Adding New Subjects and Local Databases

Will Granger edited this page Dec 4, 2019 · 4 revisions

There are several steps to follow when adding new subjects to the table.

Creating a Local Database for the Subjects

  1. Download a subject export .csv for the Galaxy Zoo project. This can be done through the Python client and also on the project builder page under data exports, "Request new subject export".

  2. Extract your subject set from export. You'll need to export the subject set(s) you want to put on the table from the aforementioned export and put those into a database for the table to use. There's a script that can do just this under the data digging repo. Don't forget to change two items in the script:

    • Use the correct .csv title for your data export on the .read_csv() line
    • Insert the subject set(s) you wish to extract for the subject_set_ids array
    • You may need to use python if python3 isn't executing on the command line.
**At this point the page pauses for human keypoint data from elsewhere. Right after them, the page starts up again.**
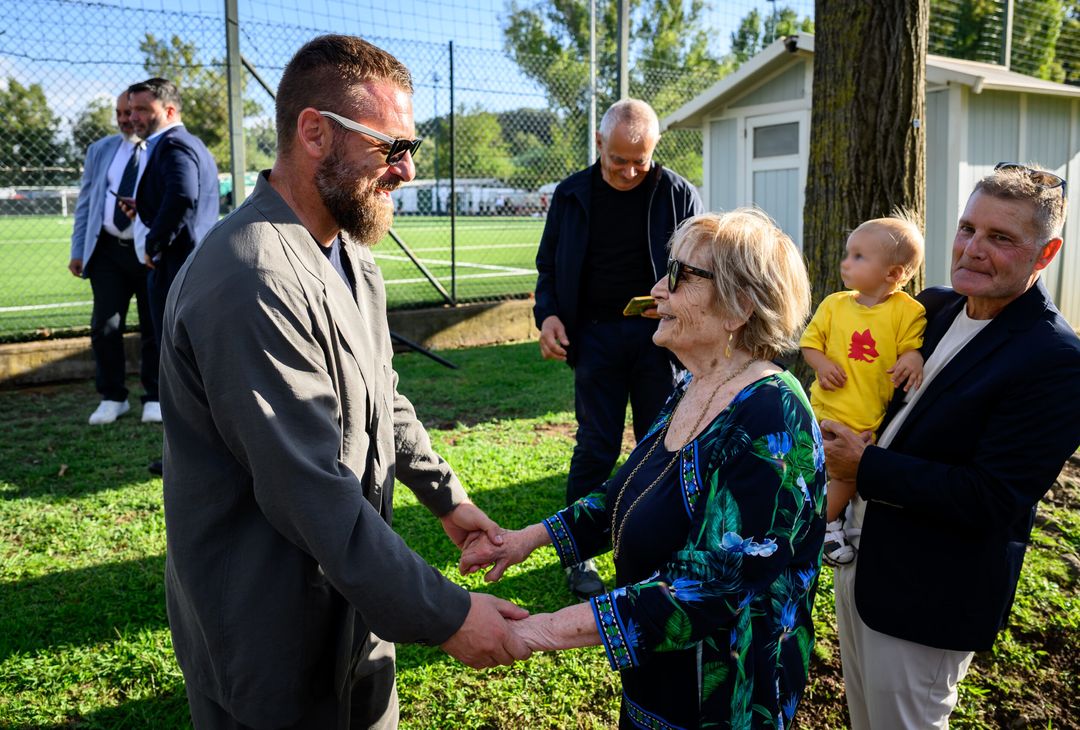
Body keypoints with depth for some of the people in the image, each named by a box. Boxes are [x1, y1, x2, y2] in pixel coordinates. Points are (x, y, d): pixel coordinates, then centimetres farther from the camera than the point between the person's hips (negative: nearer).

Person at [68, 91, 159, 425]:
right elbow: (85, 203, 13)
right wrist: (78, 250, 6)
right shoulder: (100, 151, 13)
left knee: (154, 326, 5)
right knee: (105, 325, 3)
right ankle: (112, 397, 16)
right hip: (108, 250, 4)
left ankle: (154, 398, 17)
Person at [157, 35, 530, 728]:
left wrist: (446, 495, 15)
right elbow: (316, 496, -30)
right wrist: (445, 616, -24)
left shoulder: (350, 254, 5)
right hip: (276, 639, -8)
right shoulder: (251, 285, -29)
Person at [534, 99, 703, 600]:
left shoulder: (678, 194, 1)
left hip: (659, 334, 0)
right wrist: (548, 314, -6)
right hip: (596, 334, 0)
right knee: (596, 446, 3)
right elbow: (550, 266, 11)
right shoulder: (573, 195, 4)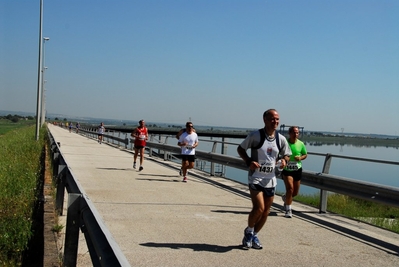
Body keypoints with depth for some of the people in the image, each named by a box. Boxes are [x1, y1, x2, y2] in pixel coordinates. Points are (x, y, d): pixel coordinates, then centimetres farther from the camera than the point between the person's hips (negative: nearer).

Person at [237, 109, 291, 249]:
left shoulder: (281, 139, 2)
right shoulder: (255, 135, -11)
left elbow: (286, 154, 17)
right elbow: (240, 148, -1)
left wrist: (284, 160, -6)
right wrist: (249, 161, -17)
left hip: (270, 179, 5)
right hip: (255, 177, -5)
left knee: (266, 211, 9)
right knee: (259, 208, -16)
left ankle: (254, 235, 31)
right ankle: (249, 231, 13)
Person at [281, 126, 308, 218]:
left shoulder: (301, 144, -2)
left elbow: (305, 155, 12)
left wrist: (300, 158, -10)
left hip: (297, 170, 3)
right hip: (287, 170, -3)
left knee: (295, 192, 11)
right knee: (290, 188, -19)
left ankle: (285, 197, 45)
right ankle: (288, 209, -5)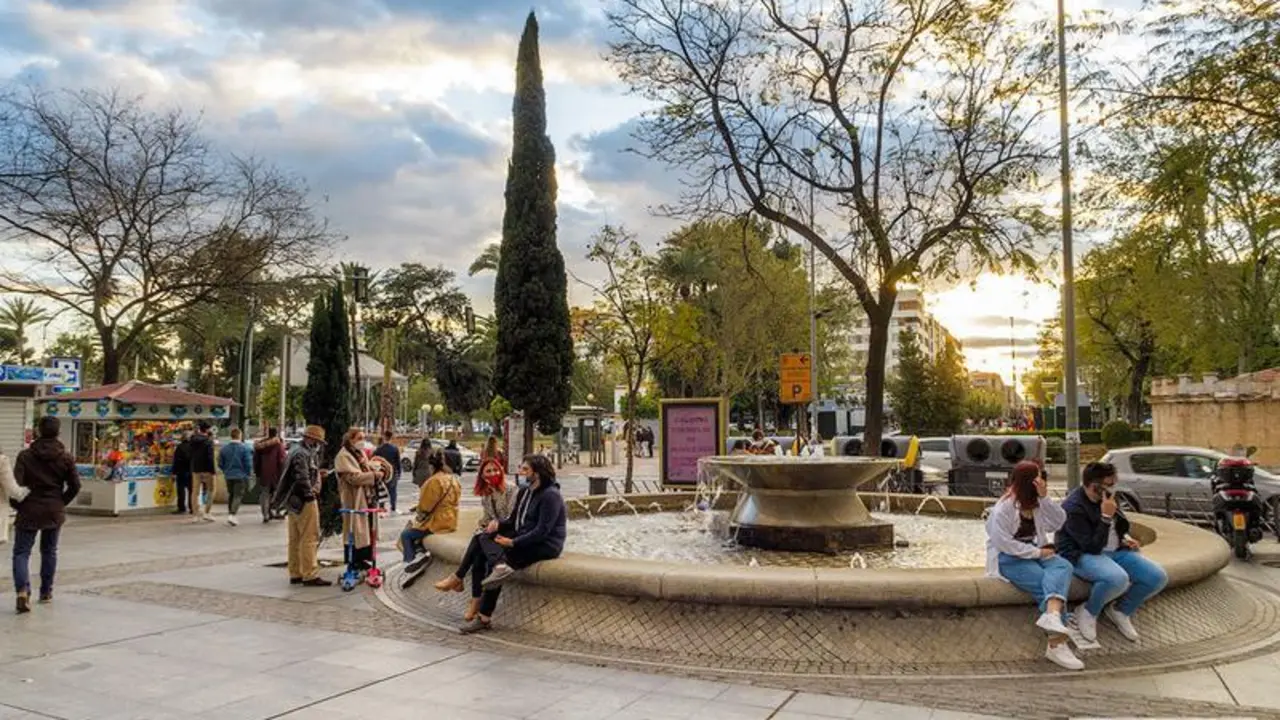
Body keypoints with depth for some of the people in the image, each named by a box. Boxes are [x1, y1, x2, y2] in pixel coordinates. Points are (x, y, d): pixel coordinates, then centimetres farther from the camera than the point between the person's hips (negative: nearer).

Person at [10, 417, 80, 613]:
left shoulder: (25, 456, -7)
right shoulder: (66, 457, -2)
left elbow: (16, 483, -12)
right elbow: (75, 486, -1)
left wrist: (18, 504, 3)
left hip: (29, 510, -2)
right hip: (55, 511, 2)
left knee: (21, 552, 3)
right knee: (49, 551, 16)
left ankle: (22, 590, -17)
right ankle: (46, 592, 23)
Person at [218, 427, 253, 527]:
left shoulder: (224, 448, 0)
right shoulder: (245, 448, -13)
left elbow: (220, 463, 4)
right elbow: (248, 463, -13)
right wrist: (249, 474, 4)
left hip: (228, 476, 4)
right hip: (241, 476, -4)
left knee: (230, 495, 17)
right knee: (238, 496, -3)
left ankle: (230, 514, 22)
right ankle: (232, 515, -18)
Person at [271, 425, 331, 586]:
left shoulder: (302, 453, 19)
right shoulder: (302, 454, -15)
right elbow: (303, 478, -23)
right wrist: (310, 493, -14)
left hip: (294, 501, 11)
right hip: (304, 501, -11)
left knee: (295, 539, 13)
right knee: (309, 539, -8)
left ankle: (295, 574, 19)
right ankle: (310, 575, -6)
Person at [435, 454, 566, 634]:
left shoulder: (550, 495, -15)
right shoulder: (524, 491, 13)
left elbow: (542, 531, -21)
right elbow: (513, 521, 16)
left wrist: (513, 542, -22)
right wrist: (498, 523, -5)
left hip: (545, 545, -9)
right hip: (523, 538, 9)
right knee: (482, 537, -9)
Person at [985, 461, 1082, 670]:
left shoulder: (1036, 503, 12)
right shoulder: (1004, 508, -12)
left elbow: (1058, 522, -2)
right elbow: (1003, 542, -18)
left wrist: (1045, 497, -12)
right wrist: (1037, 552, -18)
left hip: (1034, 553, 7)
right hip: (1008, 558, -7)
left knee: (1062, 566, -27)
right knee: (1052, 584, -26)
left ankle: (1052, 615, -52)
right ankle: (1057, 644, -31)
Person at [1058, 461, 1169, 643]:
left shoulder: (1105, 498, 5)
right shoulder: (1074, 508, -21)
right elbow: (1093, 547, -25)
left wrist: (1125, 539, 5)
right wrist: (1106, 517, -27)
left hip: (1114, 551, 8)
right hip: (1083, 555, -8)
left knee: (1158, 577, -11)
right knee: (1118, 578, -39)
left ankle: (1121, 611, 9)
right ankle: (1089, 612, -11)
The script should create a new .csv that is ready for importing into a local db.
  3. Create a local DB using the newly created CSV. Use any SQL db creator (there is a good one linked on this README) to import the CSV you created into a SQL table. Important: The table should be named Subjects and follow the schema on this repo's README. Don't forget to put the created .db file into the "documents" folder of your computer with the correct name:

    • Staging: GZ_Staging_Subjects.db
    • Production: GZ_Production_Subjects.db

When adding new subjects to an existing DB, it's no problem if you need to delete the older Subjects database table on your system to import the updated CSV, thus creating a new Subjects table. If the subject CSV from Panoptes is recent, it should contain updated classification_counts. Also, Caesar will update answer tallies and classification counts when subjects are refreshed.

Your local database should be ready to go! If the database classification counts accidentally get wiped, the counts for both total answers and individual answers should be updated by Caesar. Classification counts and answer tallies for each subject are queried from Caesar when moving to a new cutout on the table. The local database is updated with these counts if they appear different from the local DB.

Gotchas!

  • When importing a .csv into a database, make sure the option to mark "first row as database columns" (or something similar) is selected.
  • Make sure subject_id is identified as TEXT in the database! Sometimes, importing from a .csv will automatically mark the column as INTEGER, which will crash the app.

Adding subjects locally

There is some information on the README about adding subjects locally. Local subjects are not necessary for the app to run, but doing so will improve performance. Local subjects were added to reduce the dependency on Panoptes to fetch subject images. However, if a subject is missing locally, the app will fall back on fetching the subject from Panoptes.